What Saddam Was Really Thinking
By JOHANNA MCGEARY

For years, Saddam Hussein showed himself to be a master practitioner of the big bluff. Everyone outside Iraq and just about everyone inside believed that he harbored a secret stockpile of weapons of mass destruction. So imagine the shock his generals received in late 2002 when U.S. forces were massing on the country's borders for an imminent invasion, and Saddam suddenly informed them that Iraq had no biological or chemical or nuclear weapons at all. Longtime aide Tariq Aziz told U.S. interrogators that military morale plummeted the moment senior officers learned Iraq would have to fight the U.S. without those weapons. The dictator's cunning policy of deception had deceived the wrong side.

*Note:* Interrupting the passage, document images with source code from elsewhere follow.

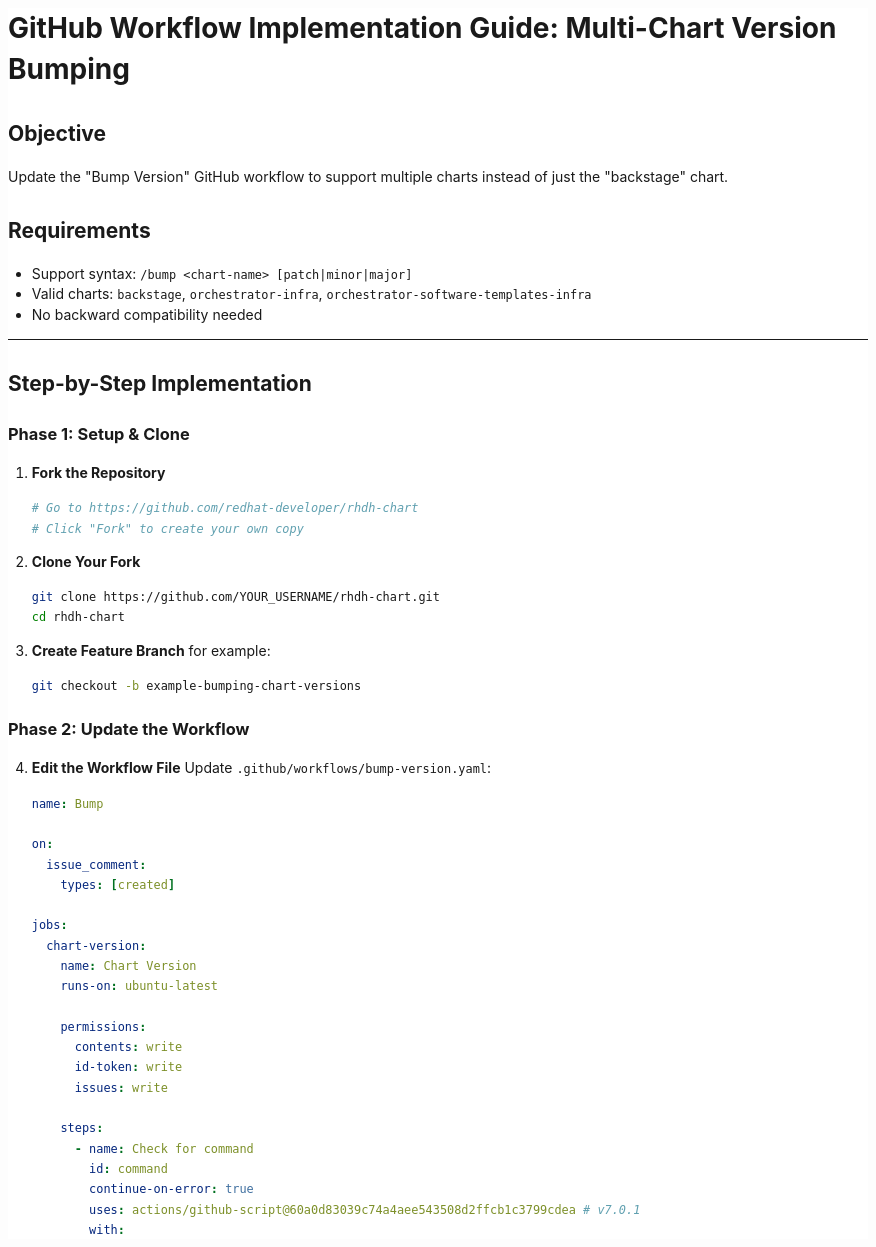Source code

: # GitHub Workflow Implementation Guide: Multi-Chart Version Bumping

## **Objective**
Update the "Bump Version" GitHub workflow to support multiple charts instead of just the "backstage" chart.

## **Requirements**
- Support syntax: `/bump <chart-name> [patch|minor|major]`
- Valid charts: `backstage`, `orchestrator-infra`, `orchestrator-software-templates-infra`
- No backward compatibility needed

---

## **Step-by-Step Implementation**

### **Phase 1: Setup & Clone**

1. **Fork the Repository**
   ```bash
   # Go to https://github.com/redhat-developer/rhdh-chart
   # Click "Fork" to create your own copy
   ```

2. **Clone Your Fork**
   ```bash
   git clone https://github.com/YOUR_USERNAME/rhdh-chart.git
   cd rhdh-chart
   ```

3. **Create Feature Branch** for example:
   ```bash
   git checkout -b example-bumping-chart-versions
   ```

### **Phase 2: Update the Workflow**

4. **Edit the Workflow File**
   Update `.github/workflows/bump-version.yaml`:

   ```yaml
   name: Bump

   on:
     issue_comment:
       types: [created]

   jobs:
     chart-version:
       name: Chart Version
       runs-on: ubuntu-latest

       permissions:
         contents: write
         id-token: write
         issues: write

       steps:
         - name: Check for command
           id: command
           continue-on-error: true
           uses: actions/github-script@60a0d83039c74a4aee543508d2ffcb1c3799cdea # v7.0.1
           with:
   ```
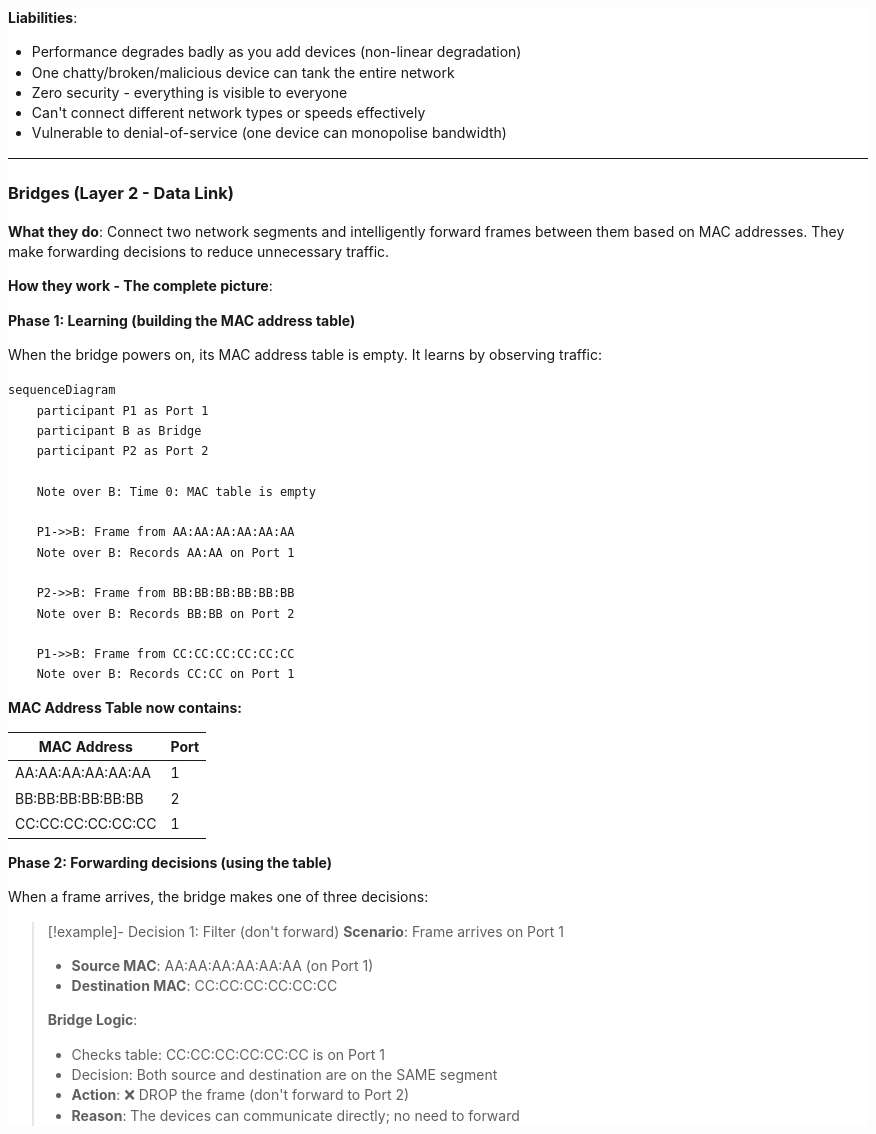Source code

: **Liabilities**:

- Performance degrades badly as you add devices (non-linear degradation)
- One chatty/broken/malicious device can tank the entire network
- Zero security - everything is visible to everyone
- Can't connect different network types or speeds effectively
- Vulnerable to denial-of-service (one device can monopolise bandwidth)

---

### Bridges (Layer 2 - Data Link)

**What they do**: Connect two network segments and intelligently forward frames between them based on MAC addresses. They make forwarding decisions to reduce unnecessary traffic.

**How they work - The complete picture**:

**Phase 1: Learning (building the MAC address table)**

When the bridge powers on, its MAC address table is empty. It learns by observing traffic:

```mermaid
sequenceDiagram
    participant P1 as Port 1
    participant B as Bridge
    participant P2 as Port 2

    Note over B: Time 0: MAC table is empty

    P1->>B: Frame from AA:AA:AA:AA:AA:AA
    Note over B: Records AA:AA on Port 1

    P2->>B: Frame from BB:BB:BB:BB:BB:BB
    Note over B: Records BB:BB on Port 2

    P1->>B: Frame from CC:CC:CC:CC:CC:CC
    Note over B: Records CC:CC on Port 1
```

**MAC Address Table now contains:**

| MAC Address           | Port |
|-----------------------|------|
| AA:AA:AA:AA:AA:AA    | 1    |
| BB:BB:BB:BB:BB:BB    | 2    |
| CC:CC:CC:CC:CC:CC    | 1    |

**Phase 2: Forwarding decisions (using the table)**

When a frame arrives, the bridge makes one of three decisions:

> [!example]- Decision 1: Filter (don't forward)
> **Scenario**: Frame arrives on Port 1
> - **Source MAC**: AA:AA:AA:AA:AA:AA (on Port 1)
> - **Destination MAC**: CC:CC:CC:CC:CC:CC
>
> **Bridge Logic**:
> - Checks table: CC:CC:CC:CC:CC:CC is on Port 1
> - Decision: Both source and destination are on the SAME segment
> - **Action**: ❌ DROP the frame (don't forward to Port 2)
> - **Reason**: The devices can communicate directly; no need to forward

Saddam had always hoped to dictate how history would view him. In his mind, he was the successor to great Iraqi heroes like Nebuchadnezzar and Saladin, to be revered as a giant among them for millenniums. But the Saddam who emerges from the pages of a new, comprehensive CIA report on Iraq's alleged arsenal will be remembered for the colossal misjudgments that cost him his rule. The exhaustive detail compiled by the report's author, Charles Duelfer, chief U.N. weapons inspector in the 1990s and the Bush Administration's top hunter since January, richly fills in the previous portrait of a paranoid and brutal dictator who believed that weapons of mass destruction (WMD) were the prime tools with which to advance his extravagant ambitions. Drawn from lengthy interrogations of the core Iraqi leadership and Saddam during their months in U.S. custody, the Duelfer report sheds fresh light on the dictator's inner motivations and artful deceptions.